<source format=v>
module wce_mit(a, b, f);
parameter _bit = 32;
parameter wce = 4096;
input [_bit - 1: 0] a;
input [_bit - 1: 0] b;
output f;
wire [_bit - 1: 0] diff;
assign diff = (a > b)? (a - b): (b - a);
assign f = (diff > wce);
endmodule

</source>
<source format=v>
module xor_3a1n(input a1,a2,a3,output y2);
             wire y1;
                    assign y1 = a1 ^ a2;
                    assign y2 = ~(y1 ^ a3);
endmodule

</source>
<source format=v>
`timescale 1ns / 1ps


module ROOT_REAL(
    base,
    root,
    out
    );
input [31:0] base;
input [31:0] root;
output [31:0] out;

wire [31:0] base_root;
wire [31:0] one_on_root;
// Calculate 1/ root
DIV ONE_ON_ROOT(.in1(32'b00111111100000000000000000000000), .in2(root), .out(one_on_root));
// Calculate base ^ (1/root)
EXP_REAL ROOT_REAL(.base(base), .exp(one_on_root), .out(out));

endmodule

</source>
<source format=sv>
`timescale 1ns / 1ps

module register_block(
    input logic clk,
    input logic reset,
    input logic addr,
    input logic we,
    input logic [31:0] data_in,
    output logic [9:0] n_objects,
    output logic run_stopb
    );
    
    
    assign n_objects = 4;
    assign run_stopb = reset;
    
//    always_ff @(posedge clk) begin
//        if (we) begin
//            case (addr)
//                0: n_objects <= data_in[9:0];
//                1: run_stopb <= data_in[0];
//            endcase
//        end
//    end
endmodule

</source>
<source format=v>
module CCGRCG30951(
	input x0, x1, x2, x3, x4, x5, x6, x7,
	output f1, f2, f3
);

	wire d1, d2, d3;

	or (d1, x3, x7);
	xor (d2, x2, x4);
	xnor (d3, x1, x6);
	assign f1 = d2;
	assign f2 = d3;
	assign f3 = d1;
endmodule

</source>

******

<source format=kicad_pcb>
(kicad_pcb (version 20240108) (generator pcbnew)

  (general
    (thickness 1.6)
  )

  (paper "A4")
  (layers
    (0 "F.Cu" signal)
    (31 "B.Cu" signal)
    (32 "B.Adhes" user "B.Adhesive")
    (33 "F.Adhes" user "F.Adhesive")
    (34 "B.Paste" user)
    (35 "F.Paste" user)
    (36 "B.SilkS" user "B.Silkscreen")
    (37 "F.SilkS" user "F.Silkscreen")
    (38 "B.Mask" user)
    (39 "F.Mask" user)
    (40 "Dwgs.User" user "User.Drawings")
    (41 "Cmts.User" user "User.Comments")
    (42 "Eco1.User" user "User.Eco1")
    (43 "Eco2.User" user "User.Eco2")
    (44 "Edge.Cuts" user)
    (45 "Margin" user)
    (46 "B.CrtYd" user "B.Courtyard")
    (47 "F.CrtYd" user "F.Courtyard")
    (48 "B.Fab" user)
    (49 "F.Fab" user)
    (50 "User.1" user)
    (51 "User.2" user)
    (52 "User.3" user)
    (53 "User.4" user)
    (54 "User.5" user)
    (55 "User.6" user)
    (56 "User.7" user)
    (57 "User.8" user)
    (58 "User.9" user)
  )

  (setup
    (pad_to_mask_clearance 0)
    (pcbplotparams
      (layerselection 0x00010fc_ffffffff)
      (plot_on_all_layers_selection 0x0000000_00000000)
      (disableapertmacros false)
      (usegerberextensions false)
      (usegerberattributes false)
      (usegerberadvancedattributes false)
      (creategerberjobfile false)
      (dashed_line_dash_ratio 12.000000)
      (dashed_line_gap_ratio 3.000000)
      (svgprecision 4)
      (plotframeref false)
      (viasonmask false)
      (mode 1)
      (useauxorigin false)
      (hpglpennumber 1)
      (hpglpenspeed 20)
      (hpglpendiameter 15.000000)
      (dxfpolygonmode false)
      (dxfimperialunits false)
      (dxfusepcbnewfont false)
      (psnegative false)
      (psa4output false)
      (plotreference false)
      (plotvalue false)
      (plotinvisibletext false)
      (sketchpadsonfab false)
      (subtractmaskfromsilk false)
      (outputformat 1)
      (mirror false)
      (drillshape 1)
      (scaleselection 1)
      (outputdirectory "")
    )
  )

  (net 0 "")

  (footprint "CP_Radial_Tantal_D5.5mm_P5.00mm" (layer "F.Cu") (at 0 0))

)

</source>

******

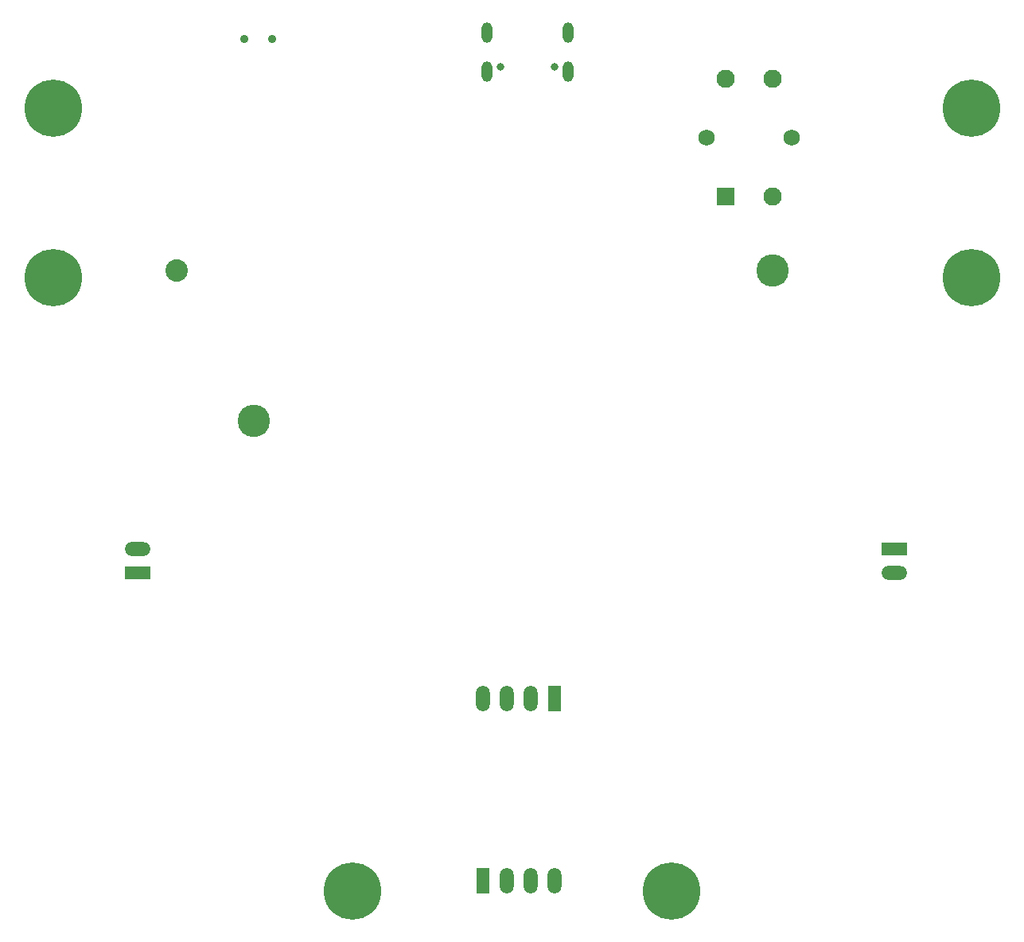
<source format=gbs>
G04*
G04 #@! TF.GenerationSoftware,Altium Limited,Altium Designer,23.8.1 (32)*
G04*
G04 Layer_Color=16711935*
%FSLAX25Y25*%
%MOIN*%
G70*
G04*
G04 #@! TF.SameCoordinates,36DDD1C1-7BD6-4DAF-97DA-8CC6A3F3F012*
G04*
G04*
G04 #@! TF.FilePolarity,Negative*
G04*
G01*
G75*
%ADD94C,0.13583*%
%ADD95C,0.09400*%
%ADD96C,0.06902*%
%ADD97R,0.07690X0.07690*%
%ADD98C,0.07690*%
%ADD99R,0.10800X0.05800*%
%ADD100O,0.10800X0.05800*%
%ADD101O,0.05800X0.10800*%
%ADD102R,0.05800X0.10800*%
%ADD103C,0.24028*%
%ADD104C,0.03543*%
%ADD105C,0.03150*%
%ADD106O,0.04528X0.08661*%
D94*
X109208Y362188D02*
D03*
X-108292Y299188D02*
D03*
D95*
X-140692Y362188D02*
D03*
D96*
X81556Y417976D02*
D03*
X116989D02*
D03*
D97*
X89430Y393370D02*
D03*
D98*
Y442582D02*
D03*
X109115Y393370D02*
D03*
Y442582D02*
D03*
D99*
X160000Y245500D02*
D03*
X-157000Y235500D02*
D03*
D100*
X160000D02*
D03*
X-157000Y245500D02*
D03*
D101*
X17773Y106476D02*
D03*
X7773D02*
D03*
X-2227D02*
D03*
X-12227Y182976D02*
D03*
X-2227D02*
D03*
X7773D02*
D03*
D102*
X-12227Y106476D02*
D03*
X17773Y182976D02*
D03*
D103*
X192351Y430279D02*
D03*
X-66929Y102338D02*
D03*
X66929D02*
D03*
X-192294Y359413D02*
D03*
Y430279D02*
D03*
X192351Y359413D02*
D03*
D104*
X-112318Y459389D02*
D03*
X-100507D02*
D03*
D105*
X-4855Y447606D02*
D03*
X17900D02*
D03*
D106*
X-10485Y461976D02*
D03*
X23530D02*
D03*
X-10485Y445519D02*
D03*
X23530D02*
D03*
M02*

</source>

******

**WHAT IS REQUIRED**: Go line by line through the records above and copy each one containing "parameter".

**TASK RESULT**:
parameter _bit = 32;
parameter wce = 4096;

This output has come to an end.